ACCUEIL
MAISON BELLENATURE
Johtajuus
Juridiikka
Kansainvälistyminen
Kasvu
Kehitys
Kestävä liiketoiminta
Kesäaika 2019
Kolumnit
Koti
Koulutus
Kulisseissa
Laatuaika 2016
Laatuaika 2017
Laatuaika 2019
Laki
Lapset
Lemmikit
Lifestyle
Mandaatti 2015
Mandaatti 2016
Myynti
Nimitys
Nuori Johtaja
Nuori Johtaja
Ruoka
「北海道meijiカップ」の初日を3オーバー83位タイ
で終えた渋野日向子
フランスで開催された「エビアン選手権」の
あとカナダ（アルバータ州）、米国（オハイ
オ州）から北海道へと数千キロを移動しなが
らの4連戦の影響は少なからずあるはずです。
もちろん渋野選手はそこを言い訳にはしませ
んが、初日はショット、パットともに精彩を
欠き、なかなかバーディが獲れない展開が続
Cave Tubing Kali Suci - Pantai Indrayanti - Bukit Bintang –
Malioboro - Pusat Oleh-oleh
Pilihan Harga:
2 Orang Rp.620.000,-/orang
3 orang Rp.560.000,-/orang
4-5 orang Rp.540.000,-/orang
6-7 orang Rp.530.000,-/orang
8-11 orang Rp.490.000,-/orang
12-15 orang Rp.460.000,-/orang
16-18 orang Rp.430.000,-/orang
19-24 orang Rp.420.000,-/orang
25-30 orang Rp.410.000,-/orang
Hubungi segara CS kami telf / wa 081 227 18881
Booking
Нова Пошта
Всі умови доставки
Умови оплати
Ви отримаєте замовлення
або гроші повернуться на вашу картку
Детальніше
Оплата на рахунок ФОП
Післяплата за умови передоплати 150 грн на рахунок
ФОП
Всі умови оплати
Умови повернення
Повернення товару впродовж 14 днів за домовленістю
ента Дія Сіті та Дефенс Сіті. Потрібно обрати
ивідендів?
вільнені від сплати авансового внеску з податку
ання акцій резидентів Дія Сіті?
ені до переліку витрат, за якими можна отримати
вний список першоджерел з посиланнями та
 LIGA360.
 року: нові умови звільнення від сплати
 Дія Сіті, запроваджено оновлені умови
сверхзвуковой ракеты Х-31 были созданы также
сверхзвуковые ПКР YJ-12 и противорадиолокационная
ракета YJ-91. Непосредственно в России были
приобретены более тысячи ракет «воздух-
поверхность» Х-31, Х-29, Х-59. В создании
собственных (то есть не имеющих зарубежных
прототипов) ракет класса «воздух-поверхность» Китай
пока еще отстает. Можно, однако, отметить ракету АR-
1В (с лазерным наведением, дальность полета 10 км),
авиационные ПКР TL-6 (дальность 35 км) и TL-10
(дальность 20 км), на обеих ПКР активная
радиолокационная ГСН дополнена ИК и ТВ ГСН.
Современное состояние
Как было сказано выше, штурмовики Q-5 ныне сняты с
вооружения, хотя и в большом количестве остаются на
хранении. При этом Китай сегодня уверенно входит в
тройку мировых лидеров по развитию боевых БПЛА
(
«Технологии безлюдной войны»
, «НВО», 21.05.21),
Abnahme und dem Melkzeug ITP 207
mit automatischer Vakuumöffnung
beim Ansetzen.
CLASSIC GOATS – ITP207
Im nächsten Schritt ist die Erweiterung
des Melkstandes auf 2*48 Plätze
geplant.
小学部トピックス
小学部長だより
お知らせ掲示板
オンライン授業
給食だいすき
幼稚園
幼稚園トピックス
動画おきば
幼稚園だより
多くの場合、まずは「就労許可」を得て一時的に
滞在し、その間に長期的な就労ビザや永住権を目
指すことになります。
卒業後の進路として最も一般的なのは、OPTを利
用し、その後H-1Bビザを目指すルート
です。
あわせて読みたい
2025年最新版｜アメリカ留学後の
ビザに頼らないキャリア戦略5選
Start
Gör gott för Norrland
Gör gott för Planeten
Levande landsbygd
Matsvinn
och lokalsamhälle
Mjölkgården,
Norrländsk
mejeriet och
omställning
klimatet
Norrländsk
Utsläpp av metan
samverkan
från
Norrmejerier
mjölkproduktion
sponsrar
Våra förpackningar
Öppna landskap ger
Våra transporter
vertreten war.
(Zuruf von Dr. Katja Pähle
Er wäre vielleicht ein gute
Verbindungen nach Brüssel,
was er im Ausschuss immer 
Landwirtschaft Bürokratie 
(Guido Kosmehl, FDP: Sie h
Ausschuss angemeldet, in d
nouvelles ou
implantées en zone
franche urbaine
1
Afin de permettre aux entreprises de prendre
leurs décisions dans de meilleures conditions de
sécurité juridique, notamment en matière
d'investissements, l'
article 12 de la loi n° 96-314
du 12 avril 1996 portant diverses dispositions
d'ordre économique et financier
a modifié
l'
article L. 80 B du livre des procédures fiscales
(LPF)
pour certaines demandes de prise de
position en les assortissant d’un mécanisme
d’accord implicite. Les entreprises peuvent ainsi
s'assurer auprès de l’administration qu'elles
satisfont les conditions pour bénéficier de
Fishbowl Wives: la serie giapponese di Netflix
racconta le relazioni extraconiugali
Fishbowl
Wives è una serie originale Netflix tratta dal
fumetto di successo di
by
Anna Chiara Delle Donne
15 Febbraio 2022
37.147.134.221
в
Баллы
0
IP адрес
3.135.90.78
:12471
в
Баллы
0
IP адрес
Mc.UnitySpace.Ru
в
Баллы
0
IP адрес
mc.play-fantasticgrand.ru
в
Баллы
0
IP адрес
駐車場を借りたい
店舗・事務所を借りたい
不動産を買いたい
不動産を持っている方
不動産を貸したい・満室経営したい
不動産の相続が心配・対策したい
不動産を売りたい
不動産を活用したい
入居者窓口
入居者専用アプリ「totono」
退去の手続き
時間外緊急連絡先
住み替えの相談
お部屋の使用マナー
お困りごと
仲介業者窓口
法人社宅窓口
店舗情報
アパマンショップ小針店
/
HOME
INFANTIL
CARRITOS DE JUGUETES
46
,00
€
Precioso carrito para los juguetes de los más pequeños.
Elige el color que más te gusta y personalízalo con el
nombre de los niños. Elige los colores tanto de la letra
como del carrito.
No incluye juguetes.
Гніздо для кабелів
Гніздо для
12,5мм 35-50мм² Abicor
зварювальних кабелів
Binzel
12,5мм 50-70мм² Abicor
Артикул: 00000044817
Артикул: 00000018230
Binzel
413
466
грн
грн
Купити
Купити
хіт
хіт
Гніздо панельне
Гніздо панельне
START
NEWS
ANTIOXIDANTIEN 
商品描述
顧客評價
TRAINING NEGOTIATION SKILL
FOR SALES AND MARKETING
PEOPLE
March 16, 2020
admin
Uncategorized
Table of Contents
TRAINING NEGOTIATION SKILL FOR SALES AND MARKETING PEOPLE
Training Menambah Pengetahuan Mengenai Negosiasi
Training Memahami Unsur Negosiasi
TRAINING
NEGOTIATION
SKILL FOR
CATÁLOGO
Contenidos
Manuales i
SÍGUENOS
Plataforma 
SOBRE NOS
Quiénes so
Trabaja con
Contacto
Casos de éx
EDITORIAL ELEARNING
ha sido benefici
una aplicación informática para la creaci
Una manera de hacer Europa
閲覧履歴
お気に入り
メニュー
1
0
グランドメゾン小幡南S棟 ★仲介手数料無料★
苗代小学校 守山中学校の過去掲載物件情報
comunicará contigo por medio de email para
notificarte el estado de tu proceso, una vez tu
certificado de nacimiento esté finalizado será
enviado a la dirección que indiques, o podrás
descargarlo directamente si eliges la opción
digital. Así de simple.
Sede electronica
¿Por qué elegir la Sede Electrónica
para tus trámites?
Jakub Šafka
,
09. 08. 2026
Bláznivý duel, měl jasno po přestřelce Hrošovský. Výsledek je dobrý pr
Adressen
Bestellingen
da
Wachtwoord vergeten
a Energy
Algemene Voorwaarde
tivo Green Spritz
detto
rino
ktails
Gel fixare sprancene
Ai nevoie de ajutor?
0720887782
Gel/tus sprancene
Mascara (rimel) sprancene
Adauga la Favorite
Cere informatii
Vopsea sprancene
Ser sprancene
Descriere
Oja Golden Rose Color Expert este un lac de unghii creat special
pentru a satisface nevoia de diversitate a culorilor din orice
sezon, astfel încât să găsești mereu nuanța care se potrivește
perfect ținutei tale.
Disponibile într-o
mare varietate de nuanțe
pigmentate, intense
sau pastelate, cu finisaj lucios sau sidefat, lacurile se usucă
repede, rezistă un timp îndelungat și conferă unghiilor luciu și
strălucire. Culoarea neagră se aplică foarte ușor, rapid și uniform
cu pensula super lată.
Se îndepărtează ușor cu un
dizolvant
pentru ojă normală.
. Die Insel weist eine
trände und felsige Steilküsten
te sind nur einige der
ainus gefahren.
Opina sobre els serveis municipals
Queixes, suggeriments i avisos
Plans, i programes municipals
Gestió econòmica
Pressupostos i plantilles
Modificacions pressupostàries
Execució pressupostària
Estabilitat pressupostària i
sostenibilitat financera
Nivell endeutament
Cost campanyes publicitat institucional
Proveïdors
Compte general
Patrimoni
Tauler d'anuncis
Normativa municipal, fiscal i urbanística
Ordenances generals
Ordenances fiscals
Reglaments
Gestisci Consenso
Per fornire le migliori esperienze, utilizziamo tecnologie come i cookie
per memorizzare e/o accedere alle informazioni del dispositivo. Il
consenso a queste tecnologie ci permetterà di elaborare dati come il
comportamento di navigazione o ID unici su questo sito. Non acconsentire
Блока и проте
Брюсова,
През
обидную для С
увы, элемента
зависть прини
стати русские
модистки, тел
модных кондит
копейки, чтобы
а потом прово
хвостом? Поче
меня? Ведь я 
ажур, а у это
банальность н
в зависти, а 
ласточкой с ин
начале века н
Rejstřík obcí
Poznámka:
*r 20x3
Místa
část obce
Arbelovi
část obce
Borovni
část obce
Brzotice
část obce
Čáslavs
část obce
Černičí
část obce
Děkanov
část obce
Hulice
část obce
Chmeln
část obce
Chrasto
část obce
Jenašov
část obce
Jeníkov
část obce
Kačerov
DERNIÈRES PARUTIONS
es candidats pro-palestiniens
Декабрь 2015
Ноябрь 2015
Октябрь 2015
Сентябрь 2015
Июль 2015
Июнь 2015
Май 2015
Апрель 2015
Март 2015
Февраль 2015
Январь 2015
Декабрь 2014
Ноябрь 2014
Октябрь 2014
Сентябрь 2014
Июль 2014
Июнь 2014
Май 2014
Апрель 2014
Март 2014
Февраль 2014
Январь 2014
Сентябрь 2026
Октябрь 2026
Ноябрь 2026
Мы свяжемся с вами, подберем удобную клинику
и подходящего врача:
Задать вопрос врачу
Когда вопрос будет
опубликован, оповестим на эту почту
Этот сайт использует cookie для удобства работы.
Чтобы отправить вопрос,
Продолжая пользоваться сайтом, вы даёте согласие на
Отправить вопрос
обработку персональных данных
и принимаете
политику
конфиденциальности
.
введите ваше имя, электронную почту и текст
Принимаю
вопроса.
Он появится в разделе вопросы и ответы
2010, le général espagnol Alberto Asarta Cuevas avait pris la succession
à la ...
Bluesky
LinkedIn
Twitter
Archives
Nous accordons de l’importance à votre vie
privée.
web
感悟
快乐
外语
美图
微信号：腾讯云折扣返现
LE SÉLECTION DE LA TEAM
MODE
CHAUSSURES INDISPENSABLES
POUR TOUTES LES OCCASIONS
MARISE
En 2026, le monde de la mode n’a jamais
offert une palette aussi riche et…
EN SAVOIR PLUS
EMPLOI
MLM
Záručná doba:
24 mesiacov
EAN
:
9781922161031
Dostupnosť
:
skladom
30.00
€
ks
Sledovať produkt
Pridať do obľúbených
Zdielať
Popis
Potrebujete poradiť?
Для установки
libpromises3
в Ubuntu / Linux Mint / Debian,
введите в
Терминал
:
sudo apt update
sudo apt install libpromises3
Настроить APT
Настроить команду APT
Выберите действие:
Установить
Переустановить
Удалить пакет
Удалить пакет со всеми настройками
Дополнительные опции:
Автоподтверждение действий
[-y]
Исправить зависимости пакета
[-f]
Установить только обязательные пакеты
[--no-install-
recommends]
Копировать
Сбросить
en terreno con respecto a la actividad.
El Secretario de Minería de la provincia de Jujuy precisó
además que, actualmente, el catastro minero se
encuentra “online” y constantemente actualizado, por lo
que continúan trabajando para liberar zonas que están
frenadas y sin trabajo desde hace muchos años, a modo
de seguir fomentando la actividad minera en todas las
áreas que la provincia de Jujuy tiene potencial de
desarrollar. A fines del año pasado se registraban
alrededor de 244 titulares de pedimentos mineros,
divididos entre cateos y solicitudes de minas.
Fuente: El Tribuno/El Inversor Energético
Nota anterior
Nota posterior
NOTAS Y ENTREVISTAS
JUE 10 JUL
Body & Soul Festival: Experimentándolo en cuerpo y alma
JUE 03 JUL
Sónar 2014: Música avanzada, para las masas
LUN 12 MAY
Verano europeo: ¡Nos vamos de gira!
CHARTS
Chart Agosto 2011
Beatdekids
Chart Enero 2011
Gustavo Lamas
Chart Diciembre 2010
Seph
----------------
» **Instructions to follow**: Write out every line of the entries that holds the word "Wives".

» **The answer**:
Fishbowl Wives: la serie giapponese di Netflix
Wives è una serie originale Netflix tratta dal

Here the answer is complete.